Well, it also found that 10% had a ‘negative to some extent” opinion of ISIS—not exactly a denouncement. So 23% of refugees had either a positive, somewhat positive, or negative to some extent opinion of ISIS. So, if we allow 10,000 refugees in from Syria, some of them will certainly be children, but still—23% have at least some sympathies toward ISIS.
Hate to break it to the human rights groups, but ISIS is not the only power player. This is what the study did not ask—how many of those refugees have a positive opinion of Assad? What about Al Qaeda? You get my point.
But, do they at least like the United States? Do they yearn for the freedom and pluralism we offer that so many Americans are seemingly eager to extend?
Bill Frelick, the director of the refugee rights program for Human Rights Watch, said, “overwhelmingly we’re talking about people who are seeking protection and bear no ill will, and I would say in fact bear gratitude to anyone who’s willing to help them.”
This is not reality. It is a fiction that flies in the face of reality.
That same poll revealed that 66% of Syrian refugees believe ISIS is a product of foreign actors. And the overwhelming majority is opposed to United States involvement in the region.
And, given the conservative, anti-secular/Western nature of many devout Muslims, more than a few immigrant Muslim communities do not assimilate well, and instead form pockets, and, as in some cases, whole communities apart from their American neighbors.
Once considering the facts, it does seem there is substantial evidence that admitting refugees from Syria is simply taking on a risk that is too great, not merely in the short term, but in the long term as well.
But what about those lofty sentiments expressed by the Founders that many like to quote?
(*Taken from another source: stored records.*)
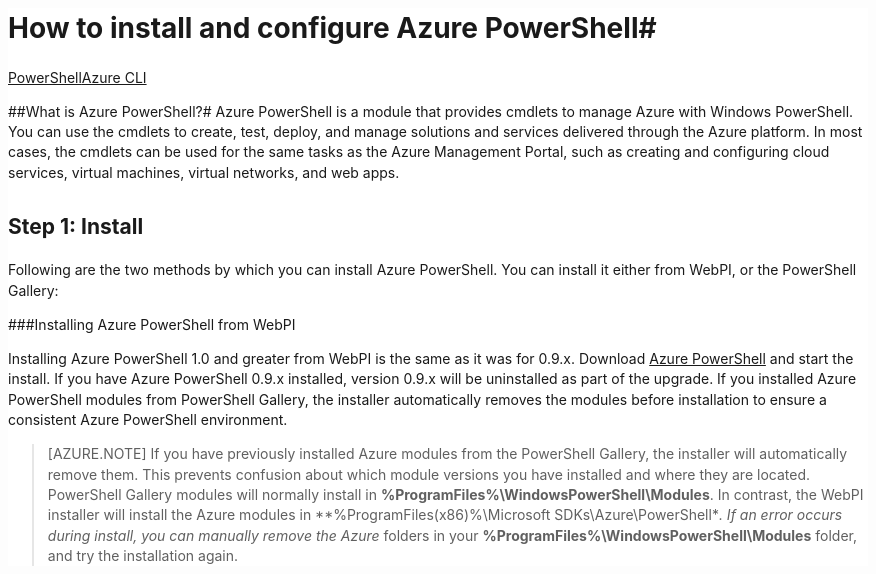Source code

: <properties
	pageTitle="How to install and configure Azure PowerShell"
	description="Learn how to install and configure Azure PowerShell."
	editor="tysonn"
	manager="stevenka"
	documentationCenter=""
	services=""
	authors="coreyp-at-msft"/>

<tags
	ms.service="multiple"
	ms.workload="multiple"
	ms.tgt_pltfrm="powershell"
	ms.devlang="na"
	ms.topic="article"
	ms.date="01/06/2016"
	ms.author="coreyp"/>

# How to install and configure Azure PowerShell#

<div class="dev-center-tutorial-selector sublanding"><a href="/manage/install-and-configure-windows-powershell/" title="PowerShell" class="current">PowerShell</a><a href="/manage/install-and-configure-cli/" title="Azure CLI">Azure  CLI</a></div>

##What is Azure PowerShell?#
Azure PowerShell is a module that provides cmdlets to manage Azure with Windows PowerShell. You can use the cmdlets to create, test, deploy, and manage solutions and services delivered through the Azure platform. In most cases, the cmdlets can be used for the same tasks as the Azure Management Portal, such as creating and configuring cloud services, virtual machines, virtual networks, and web apps.

<a id="Install"></a>
## Step 1: Install

Following are the two methods by which you can install Azure PowerShell. You can install it either from WebPI, or the PowerShell Gallery:

###Installing Azure PowerShell from WebPI

Installing Azure PowerShell 1.0 and greater from WebPI is the same as it was for 0.9.x. Download [Azure PowerShell](http://aka.ms/webpi-azps) and start the install. If you have Azure PowerShell 0.9.x installed, version 0.9.x will be uninstalled as part of the upgrade. If you installed Azure PowerShell modules from PowerShell Gallery, the installer automatically removes the modules before installation to ensure a consistent Azure PowerShell environment.

> [AZURE.NOTE] If you have previously installed Azure modules from the PowerShell Gallery, the installer will automatically remove them. This prevents confusion about which module versions you have installed and where they are located. PowerShell Gallery modules will normally install in **%ProgramFiles%\WindowsPowerShell\Modules**. In contrast, the WebPI installer will install the Azure modules in **%ProgramFiles(x86)%\Microsoft SDKs\Azure\PowerShell\**. If an error occurs during install, you can manually remove the Azure* folders in your **%ProgramFiles%\WindowsPowerShell\Modules** folder, and try the installation again.
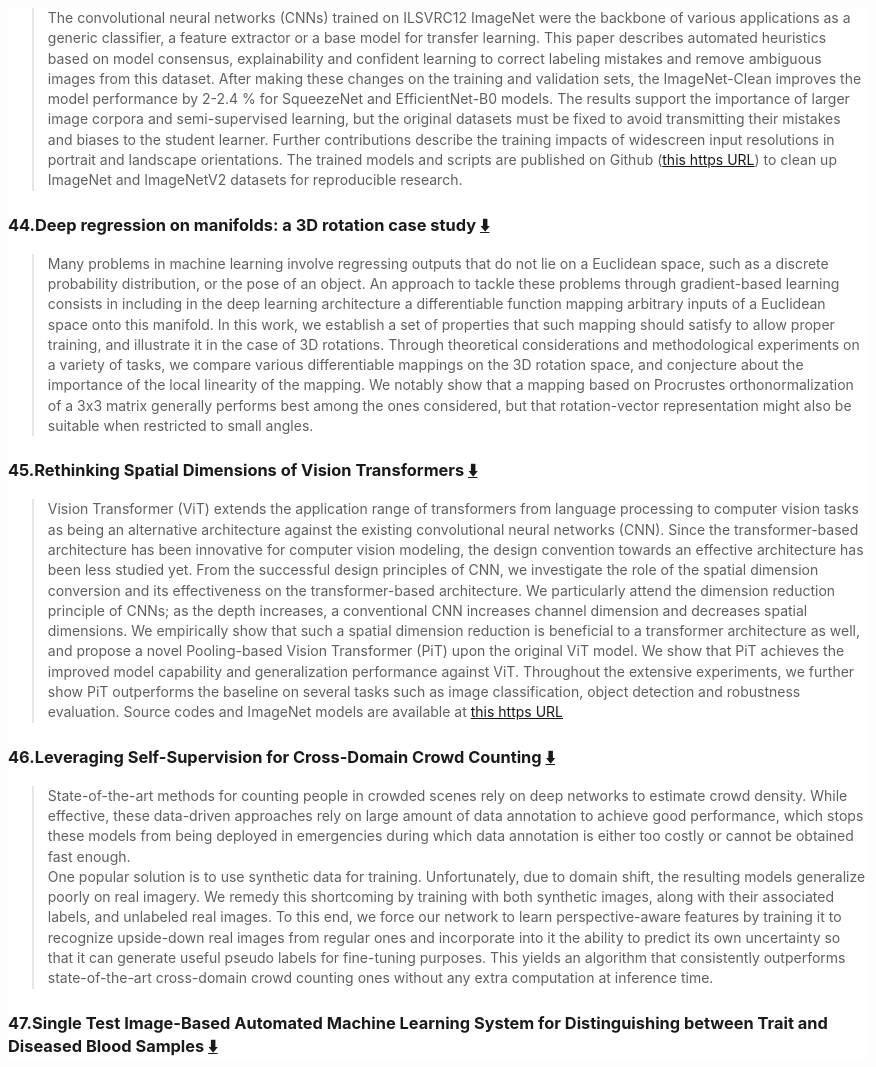 >  The convolutional neural networks (CNNs) trained on ILSVRC12 ImageNet were the backbone of various applications as a generic classifier, a feature extractor or a base model for transfer learning. This paper describes automated heuristics based on model consensus, explainability and confident learning to correct labeling mistakes and remove ambiguous images from this dataset. After making these changes on the training and validation sets, the ImageNet-Clean improves the model performance by 2-2.4 % for SqueezeNet and EfficientNet-B0 models. The results support the importance of larger image corpora and semi-supervised learning, but the original datasets must be fixed to avoid transmitting their mistakes and biases to the student learner. Further contributions describe the training impacts of widescreen input resolutions in portrait and landscape orientations. The trained models and scripts are published on Github (<a class="link-external link-https" href="https://github.com/kecsap/imagenet-clean" rel="external noopener nofollow">this https URL</a>) to clean up ImageNet and ImageNetV2 datasets for reproducible research.      
### 44.Deep regression on manifolds: a 3D rotation case study  [ :arrow_down: ](https://arxiv.org/pdf/2103.16317.pdf)
>  Many problems in machine learning involve regressing outputs that do not lie on a Euclidean space, such as a discrete probability distribution, or the pose of an object. An approach to tackle these problems through gradient-based learning consists in including in the deep learning architecture a differentiable function mapping arbitrary inputs of a Euclidean space onto this manifold. In this work, we establish a set of properties that such mapping should satisfy to allow proper training, and illustrate it in the case of 3D rotations. Through theoretical considerations and methodological experiments on a variety of tasks, we compare various differentiable mappings on the 3D rotation space, and conjecture about the importance of the local linearity of the mapping. We notably show that a mapping based on Procrustes orthonormalization of a 3x3 matrix generally performs best among the ones considered, but that rotation-vector representation might also be suitable when restricted to small angles.      
### 45.Rethinking Spatial Dimensions of Vision Transformers  [ :arrow_down: ](https://arxiv.org/pdf/2103.16302.pdf)
>  Vision Transformer (ViT) extends the application range of transformers from language processing to computer vision tasks as being an alternative architecture against the existing convolutional neural networks (CNN). Since the transformer-based architecture has been innovative for computer vision modeling, the design convention towards an effective architecture has been less studied yet. From the successful design principles of CNN, we investigate the role of the spatial dimension conversion and its effectiveness on the transformer-based architecture. We particularly attend the dimension reduction principle of CNNs; as the depth increases, a conventional CNN increases channel dimension and decreases spatial dimensions. We empirically show that such a spatial dimension reduction is beneficial to a transformer architecture as well, and propose a novel Pooling-based Vision Transformer (PiT) upon the original ViT model. We show that PiT achieves the improved model capability and generalization performance against ViT. Throughout the extensive experiments, we further show PiT outperforms the baseline on several tasks such as image classification, object detection and robustness evaluation. Source codes and ImageNet models are available at <a class="link-external link-https" href="https://github.com/naver-ai/pit" rel="external noopener nofollow">this https URL</a>      
### 46.Leveraging Self-Supervision for Cross-Domain Crowd Counting  [ :arrow_down: ](https://arxiv.org/pdf/2103.16291.pdf)
>  State-of-the-art methods for counting people in crowded scenes rely on deep networks to estimate crowd density. While effective, these data-driven approaches rely on large amount of data annotation to achieve good performance, which stops these models from being deployed in emergencies during which data annotation is either too costly or cannot be obtained fast enough. <br>One popular solution is to use synthetic data for training. Unfortunately, due to domain shift, the resulting models generalize poorly on real imagery. We remedy this shortcoming by training with both synthetic images, along with their associated labels, and unlabeled real images. To this end, we force our network to learn perspective-aware features by training it to recognize upside-down real images from regular ones and incorporate into it the ability to predict its own uncertainty so that it can generate useful pseudo labels for fine-tuning purposes. This yields an algorithm that consistently outperforms state-of-the-art cross-domain crowd counting ones without any extra computation at inference time.      
### 47.Single Test Image-Based Automated Machine Learning System for Distinguishing between Trait and Diseased Blood Samples  [ :arrow_down: ](https://arxiv.org/pdf/2103.16285.pdf)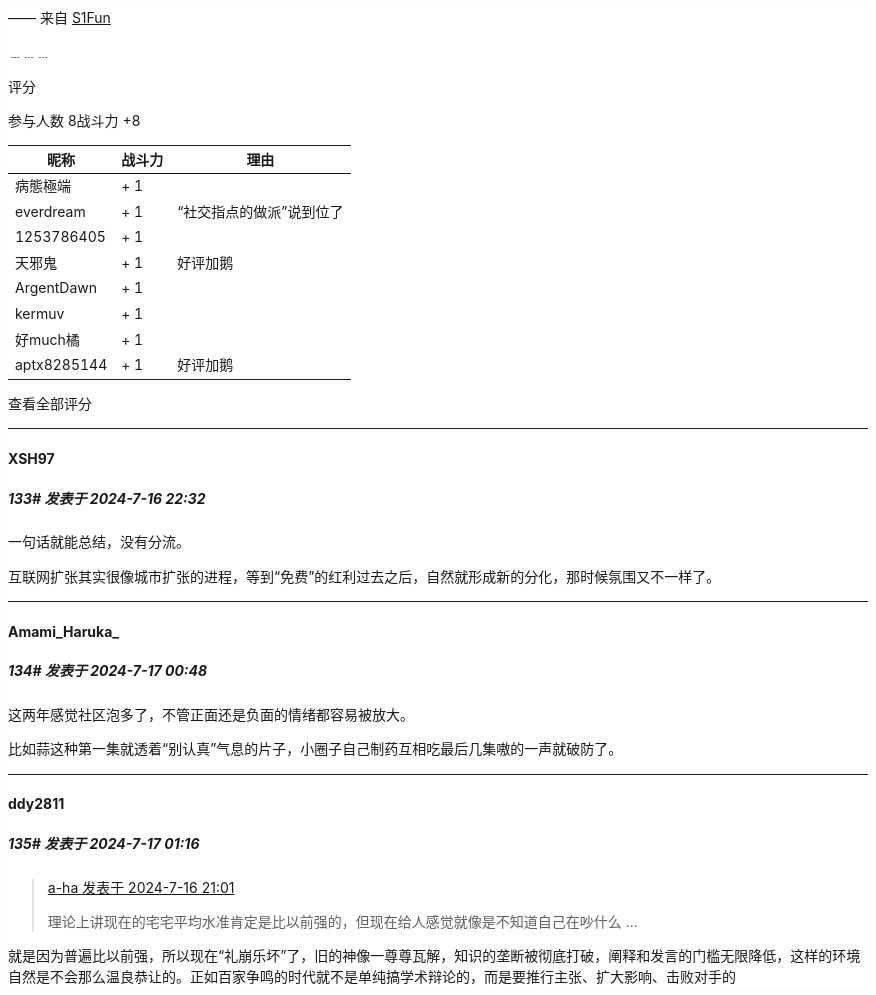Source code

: —— 来自 [S1Fun](https://s1fun.koalcat.com)

﹍﹍﹍

评分

 参与人数 8战斗力 +8

|昵称|战斗力|理由|
|----|---|---|
| 病態極端| + 1||
| everdream| + 1|“社交指点的做派”说到位了|
| 1253786405| + 1||
| 天邪鬼| + 1|好评加鹅|
| ArgentDawn| + 1||
| kermuv| + 1||
| 好much橘| + 1||
| aptx8285144| + 1|好评加鹅|

查看全部评分

*****

####  XSH97  
##### 133#       发表于 2024-7-16 22:32

一句话就能总结，没有分流。

互联网扩张其实很像城市扩张的进程，等到“免费”的红利过去之后，自然就形成新的分化，那时候氛围又不一样了。

*****

####  Amami_Haruka_  
##### 134#       发表于 2024-7-17 00:48

这两年感觉社区泡多了，不管正面还是负面的情绪都容易被放大。

比如蒜这种第一集就透着“别认真”气息的片子，小圈子自己制药互相吃最后几集嗷的一声就破防了。

*****

####  ddy2811  
##### 135#       发表于 2024-7-17 01:16

<blockquote><a href="httphttps://bbs.saraba1st.com/2b/forum.php?mod=redirect&amp;goto=findpost&amp;pid=65605341&amp;ptid=2191563" target="_blank">a-ha 发表于 2024-7-16 21:01</a>

理论上讲现在的宅宅平均水准肯定是比以前强的，但现在给人感觉就像是不知道自己在吵什么 ...</blockquote>
就是因为普遍比以前强，所以现在“礼崩乐坏”了，旧的神像一尊尊瓦解，知识的垄断被彻底打破，阐释和发言的门槛无限降低，这样的环境自然是不会那么温良恭让的。正如百家争鸣的时代就不是单纯搞学术辩论的，而是要推行主张、扩大影响、击败对手的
Weren’t the Founders pro-immigrant? This is a subject that deserves its own treatment, and I commend Dr. Matthew Spalding’s 2006 manuscript entitled “Making Citizens: The Case for Patriotic Assimilation” for those who would like to think more deeply about the subject. But I think it’s important to at least address it in the context of this talk. So, “yes,” the Founders were pro-immigrant, but they did not throw prudence to the wind.
They understood that countries were not merely countries due to geographic borders, although that was part of it. But countries were held together by common heritages, traditions, political institutions, mores. And immigration here—and definitely citizenship was a weighty privilege—did not come without conditions. And so it was very important to the Founders that immigrants assimilated and abandoned previous loyalties.
For example, the Founders were especially concerned about non-English immigrants—like the Germans, French, and Dutch—because they did not share the same heritage or traditions with the English, or even with each other.
Notably, these immigrants settled together in large groups, preserving for some time their own cultures and habits and did not mix well with the rest of the population. Jefferson thought "they should distribute themselves sparsely among the natives for quicker amalgamation." Washington agreed and thought that by settling in groups, immigrants would "retain the language, habits and principles (good or bad) which they bring with them. Whereas by an intermixture with our people, they, or their descendants, get assimilated to our customs, measures and laws: in a word, soon become one people."
In conclusion, having a pro-immigrant posture is truly American. But immigration to the United States is a privilege, not a right, and there is ample evidence to suggest the risk for accepting more Syrian refugees is simply unwise.
If Americans, especially Christians, feel compelled to do more to ease the suffering of Syria’s refugees, I recommend reaching out to private organizations doing wonderful meaningful work. My two favorites are Samaritan’s Purse and the International Missions Board.